* WHAT NEEDS TO BE DONE
Return the lines of the material unchanged, beginning at the line that contains "chapters Free" and stopping after the line that contains "To watch Free".

━━ THE RECORDS ━━

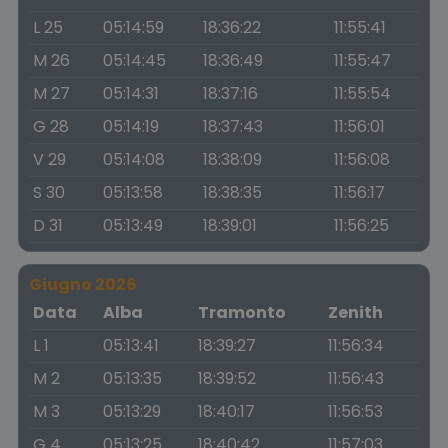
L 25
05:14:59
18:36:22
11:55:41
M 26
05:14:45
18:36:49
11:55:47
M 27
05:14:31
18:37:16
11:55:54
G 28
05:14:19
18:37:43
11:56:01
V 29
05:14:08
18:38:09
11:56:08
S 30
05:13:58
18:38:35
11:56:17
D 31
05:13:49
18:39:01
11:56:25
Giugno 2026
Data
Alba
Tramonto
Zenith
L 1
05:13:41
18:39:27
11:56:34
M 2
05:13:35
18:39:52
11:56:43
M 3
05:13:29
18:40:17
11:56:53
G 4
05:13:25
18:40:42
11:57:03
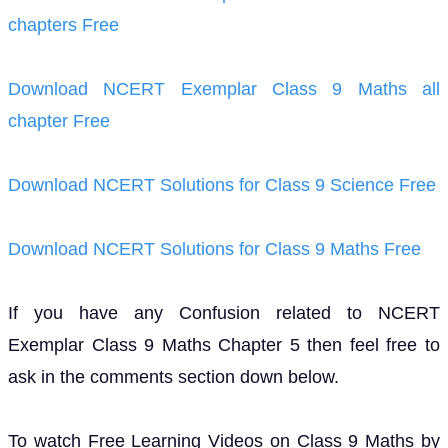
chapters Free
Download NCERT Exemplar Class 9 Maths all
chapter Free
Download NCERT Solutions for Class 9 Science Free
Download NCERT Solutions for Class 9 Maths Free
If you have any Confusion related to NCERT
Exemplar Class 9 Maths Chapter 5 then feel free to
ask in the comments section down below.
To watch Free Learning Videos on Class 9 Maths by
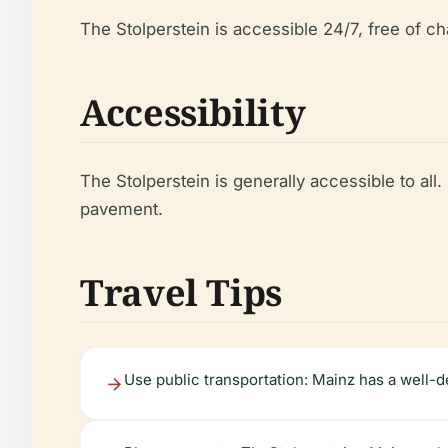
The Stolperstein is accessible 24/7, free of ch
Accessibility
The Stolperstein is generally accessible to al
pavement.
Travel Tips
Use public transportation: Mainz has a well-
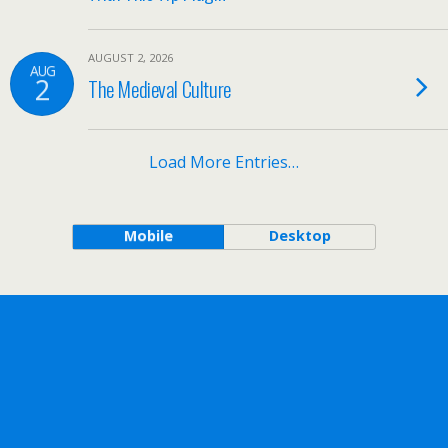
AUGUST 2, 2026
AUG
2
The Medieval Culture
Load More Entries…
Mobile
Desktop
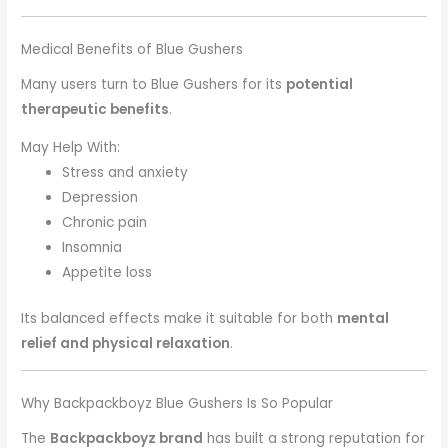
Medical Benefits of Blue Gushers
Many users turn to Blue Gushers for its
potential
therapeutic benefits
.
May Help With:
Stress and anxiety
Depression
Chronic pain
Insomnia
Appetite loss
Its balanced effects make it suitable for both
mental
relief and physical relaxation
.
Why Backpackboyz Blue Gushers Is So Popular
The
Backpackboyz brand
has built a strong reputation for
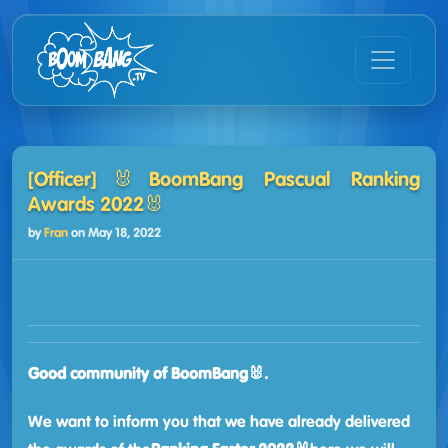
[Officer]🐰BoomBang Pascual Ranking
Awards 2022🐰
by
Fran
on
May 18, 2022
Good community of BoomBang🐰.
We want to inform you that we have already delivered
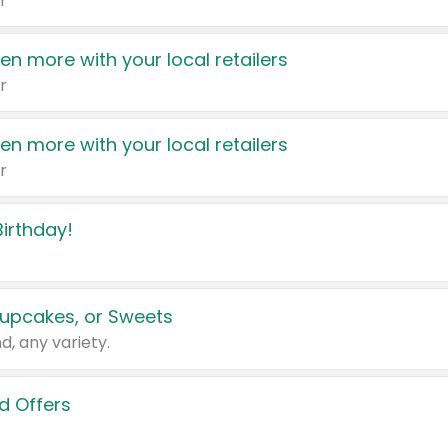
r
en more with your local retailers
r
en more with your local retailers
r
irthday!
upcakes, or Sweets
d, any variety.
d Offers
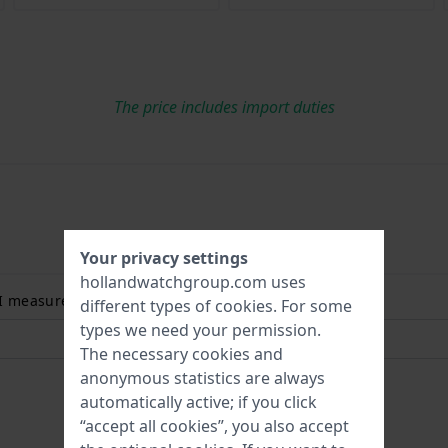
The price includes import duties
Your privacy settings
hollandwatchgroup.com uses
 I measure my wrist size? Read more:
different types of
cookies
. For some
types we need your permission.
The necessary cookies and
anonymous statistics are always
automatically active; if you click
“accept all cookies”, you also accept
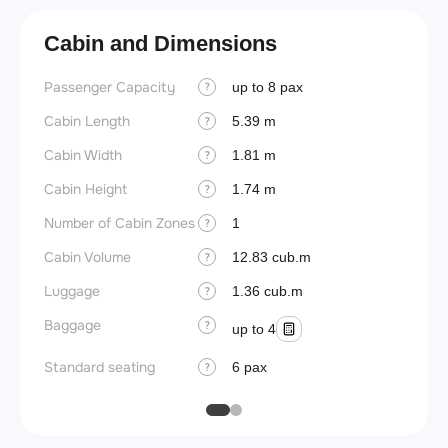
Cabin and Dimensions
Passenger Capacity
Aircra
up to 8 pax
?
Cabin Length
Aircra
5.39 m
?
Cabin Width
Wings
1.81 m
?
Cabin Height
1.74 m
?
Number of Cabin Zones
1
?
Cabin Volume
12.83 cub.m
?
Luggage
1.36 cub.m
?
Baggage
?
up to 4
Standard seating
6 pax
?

━━━
━━ THE RECORDS ━━

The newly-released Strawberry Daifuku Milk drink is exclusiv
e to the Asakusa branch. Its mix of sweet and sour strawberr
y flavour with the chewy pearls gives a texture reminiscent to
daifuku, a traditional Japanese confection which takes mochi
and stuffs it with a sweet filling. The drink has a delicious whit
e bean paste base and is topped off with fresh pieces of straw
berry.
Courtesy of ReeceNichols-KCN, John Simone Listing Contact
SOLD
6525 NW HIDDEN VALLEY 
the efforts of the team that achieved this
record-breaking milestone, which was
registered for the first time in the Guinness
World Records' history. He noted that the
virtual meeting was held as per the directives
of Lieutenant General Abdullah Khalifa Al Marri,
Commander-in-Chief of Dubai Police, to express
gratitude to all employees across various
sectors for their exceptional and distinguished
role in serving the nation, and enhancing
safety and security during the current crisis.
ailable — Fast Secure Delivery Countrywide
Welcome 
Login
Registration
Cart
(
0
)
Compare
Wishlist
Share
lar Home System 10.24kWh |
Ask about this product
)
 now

━━━
━━ THE RECORDS ━━

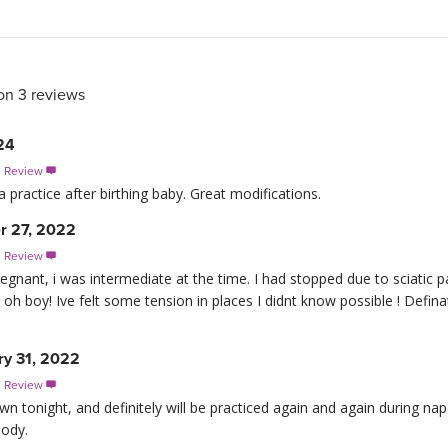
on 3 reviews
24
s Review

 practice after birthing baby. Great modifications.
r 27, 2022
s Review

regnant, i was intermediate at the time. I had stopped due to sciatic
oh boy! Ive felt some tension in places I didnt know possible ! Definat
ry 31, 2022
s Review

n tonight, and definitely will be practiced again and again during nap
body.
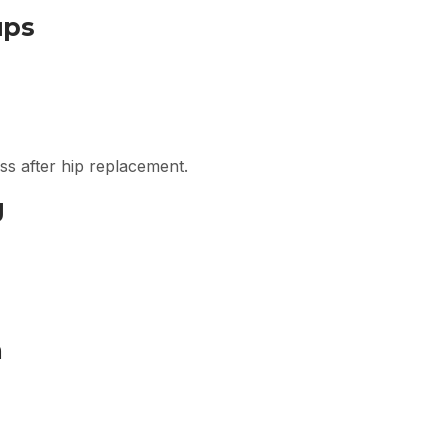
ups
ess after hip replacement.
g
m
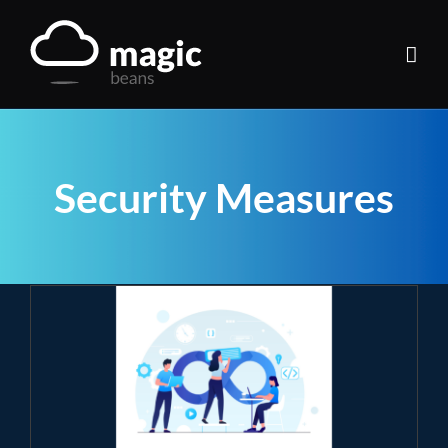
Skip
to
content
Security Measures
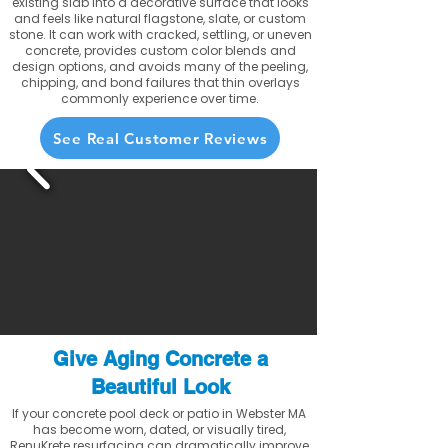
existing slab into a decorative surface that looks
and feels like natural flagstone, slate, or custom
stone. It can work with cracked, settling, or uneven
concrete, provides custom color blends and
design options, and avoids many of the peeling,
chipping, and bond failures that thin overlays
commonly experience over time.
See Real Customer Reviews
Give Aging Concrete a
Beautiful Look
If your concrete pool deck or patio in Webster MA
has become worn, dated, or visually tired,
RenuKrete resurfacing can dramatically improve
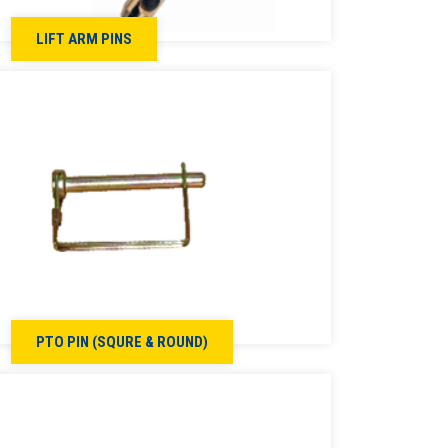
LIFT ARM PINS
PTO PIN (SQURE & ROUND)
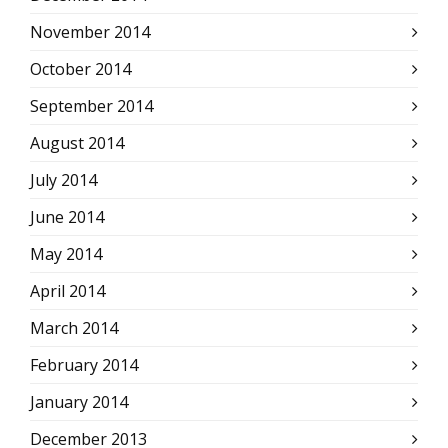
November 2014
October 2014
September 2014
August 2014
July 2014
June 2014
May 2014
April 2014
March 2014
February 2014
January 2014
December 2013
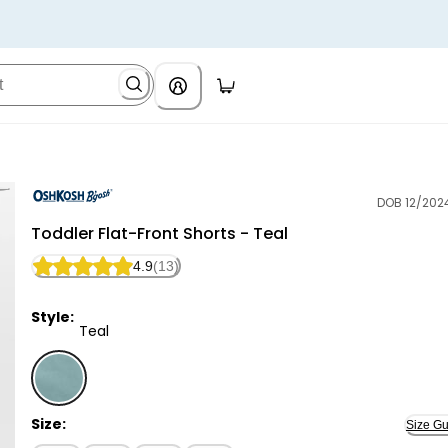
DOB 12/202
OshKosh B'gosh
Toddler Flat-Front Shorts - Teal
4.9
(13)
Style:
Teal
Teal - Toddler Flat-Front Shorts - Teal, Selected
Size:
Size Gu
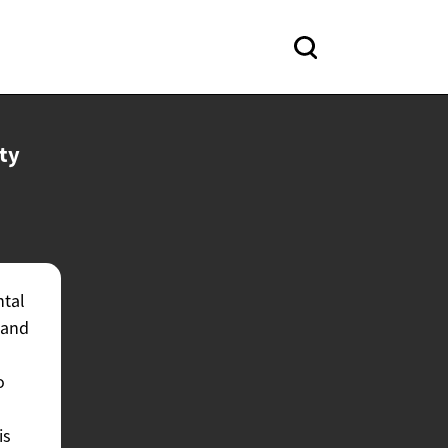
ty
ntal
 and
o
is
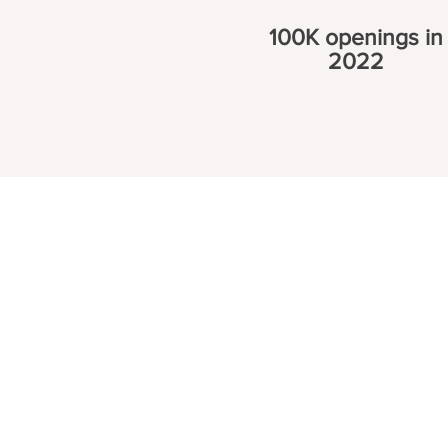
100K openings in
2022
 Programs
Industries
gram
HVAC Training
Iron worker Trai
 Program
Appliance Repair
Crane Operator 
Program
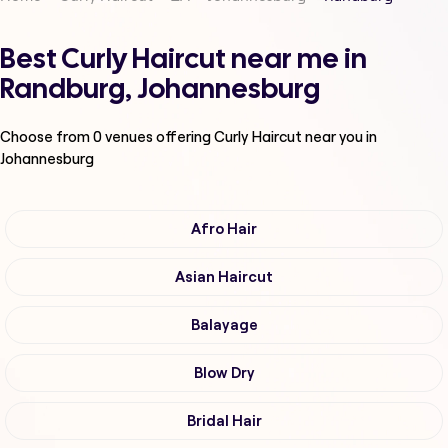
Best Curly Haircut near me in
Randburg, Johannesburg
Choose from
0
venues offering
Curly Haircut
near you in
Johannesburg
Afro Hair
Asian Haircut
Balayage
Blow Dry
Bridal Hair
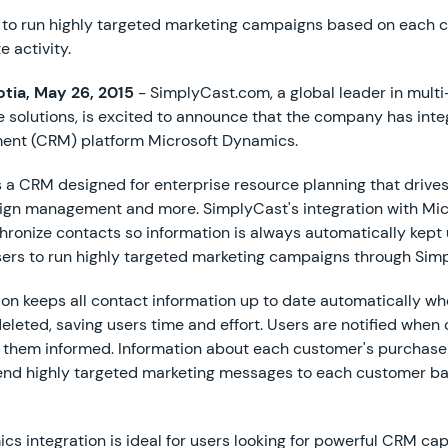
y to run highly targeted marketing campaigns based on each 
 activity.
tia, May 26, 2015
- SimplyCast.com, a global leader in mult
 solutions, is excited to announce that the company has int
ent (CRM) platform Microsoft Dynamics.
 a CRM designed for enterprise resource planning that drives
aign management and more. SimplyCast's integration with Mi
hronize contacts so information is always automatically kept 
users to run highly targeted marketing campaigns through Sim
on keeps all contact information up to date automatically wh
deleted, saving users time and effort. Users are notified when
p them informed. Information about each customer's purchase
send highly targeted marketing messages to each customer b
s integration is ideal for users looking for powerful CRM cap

━━━

* ANSWER SPACE
chapters Free
Download NCERT Exemplar Class 9 Maths all
chapter Free
Download NCERT Solutions for Class 9 Science Free
Download NCERT Solutions for Class 9 Maths Free
If you have any Confusion related to NCERT
Exemplar Class 9 Maths Chapter 5 then feel free to
ask in the comments section down below.
To watch Free Learning Videos on Class 9 Maths by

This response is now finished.